There were three candidates for three special district elections affecting Great Neck on Tuesday – and all of them won.

Brian Morris earned his fourth term as a commissioner with the Manhasset-Lakeville Fire and Water District, Steve Reiter secured his third with the Great Neck Water Pollution Control District, and Robert Lincoln won his seventh term on the Great Neck Park District Board of Commissioners.

Morris, a former fire chief for the Manhasset-Lakeville Fire Department, secured 189 votes.

Morris was not immediately available for comment on Wednesday morning, but previously said that the district has embarked on “aggressive capital improvement programs” to keep infrastructure up to date, “whether it’s new firetrucks or water main replacements.”

His goals also “remain the same,” he said.

“Provide potable water for drinking and fire protection at a reasonable cost,” Morris said. “To give our volunteers what they need to protect us while keeping our tax rates low.”

The Manhasset-Lakeville Fire and Water District serves about 45,000 people, according to the district’s website, and includes Manhasset, parts of Great Neck and North New Hyde Park.

Reiter won with 183 votes. Four people wrote in a candidate.

Reiter said that he is looking forward to the next three years, especially with new projects like a grease receiving station, upgraded digester and third micro-turbine coming online within the next two years.

“There’s going to be income coming from the grease receiving station and we’re also going to be lowering the cost of utilities overall when the third micro-turbine comes online,” Reiter said. “It’s going to mean taxes are not going going to be increased to the amount if we did not have the new projects giving us a new revenue stream.”

The Great Neck Water Pollution Control District serves more than 20,000 residents, the district website says. Its service area includes the villages of Great Neck, Saddle Rock and Kensington, Great Neck Plaza east of Middle Neck Road, unincorporated areas north of the Long Island Rail Road, and part of Manhasset.

Lincoln secured 283 votes. There were also 12 write-ins.

“Usually when there’s no contest, you only get a few people to vote,” Lincoln said. “The fact that the community puts that much faith in me is humbling.”

Lincoln said that over the next three years, the community could expect the district to embark on a survey and a long-range planning process, discussion on erecting an indoor recreation center and introduction of a micro-transit program to alleviate some demand on commuter parking lots.
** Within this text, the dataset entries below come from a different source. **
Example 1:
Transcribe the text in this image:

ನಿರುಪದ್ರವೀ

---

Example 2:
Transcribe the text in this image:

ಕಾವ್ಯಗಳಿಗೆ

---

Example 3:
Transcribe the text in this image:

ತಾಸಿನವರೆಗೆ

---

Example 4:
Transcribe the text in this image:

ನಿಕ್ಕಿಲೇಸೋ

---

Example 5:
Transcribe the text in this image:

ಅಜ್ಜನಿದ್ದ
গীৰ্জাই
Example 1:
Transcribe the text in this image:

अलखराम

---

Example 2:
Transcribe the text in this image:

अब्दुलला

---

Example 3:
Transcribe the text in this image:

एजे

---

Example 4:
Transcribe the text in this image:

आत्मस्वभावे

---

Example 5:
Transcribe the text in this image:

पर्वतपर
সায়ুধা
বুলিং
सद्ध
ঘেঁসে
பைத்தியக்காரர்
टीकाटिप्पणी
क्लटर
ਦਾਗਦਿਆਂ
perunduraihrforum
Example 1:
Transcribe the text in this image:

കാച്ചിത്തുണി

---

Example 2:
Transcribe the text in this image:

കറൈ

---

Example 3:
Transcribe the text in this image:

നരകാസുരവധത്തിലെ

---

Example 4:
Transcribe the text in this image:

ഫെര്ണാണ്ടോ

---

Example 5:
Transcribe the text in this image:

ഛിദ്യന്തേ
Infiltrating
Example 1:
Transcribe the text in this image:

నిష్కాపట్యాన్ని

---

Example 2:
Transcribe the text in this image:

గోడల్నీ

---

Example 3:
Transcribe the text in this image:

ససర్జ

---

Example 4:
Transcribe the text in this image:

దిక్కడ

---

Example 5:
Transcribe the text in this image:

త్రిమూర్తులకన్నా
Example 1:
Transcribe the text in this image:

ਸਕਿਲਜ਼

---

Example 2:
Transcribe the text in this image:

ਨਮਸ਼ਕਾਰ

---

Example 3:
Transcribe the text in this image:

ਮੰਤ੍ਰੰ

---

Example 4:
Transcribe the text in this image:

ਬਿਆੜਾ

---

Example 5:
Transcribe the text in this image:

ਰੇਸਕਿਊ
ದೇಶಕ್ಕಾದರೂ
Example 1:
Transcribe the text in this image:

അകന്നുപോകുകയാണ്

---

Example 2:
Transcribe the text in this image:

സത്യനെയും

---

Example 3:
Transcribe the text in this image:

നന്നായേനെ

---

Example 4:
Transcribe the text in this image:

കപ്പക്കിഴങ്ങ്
The district will also plan on keeping costs stable with programs that pay for themselves, Lincoln said.

“I really want to be a part of that because we’re here to meet the needs and the wants of the community,” Lincoln said.

The Great Neck Park District’s jurisdiction spans most of the Great Neck peninsula, save for Saddle Rock, Lake Success, Great Neck Estates, Harbor Hills and University Gardens, according to the district website.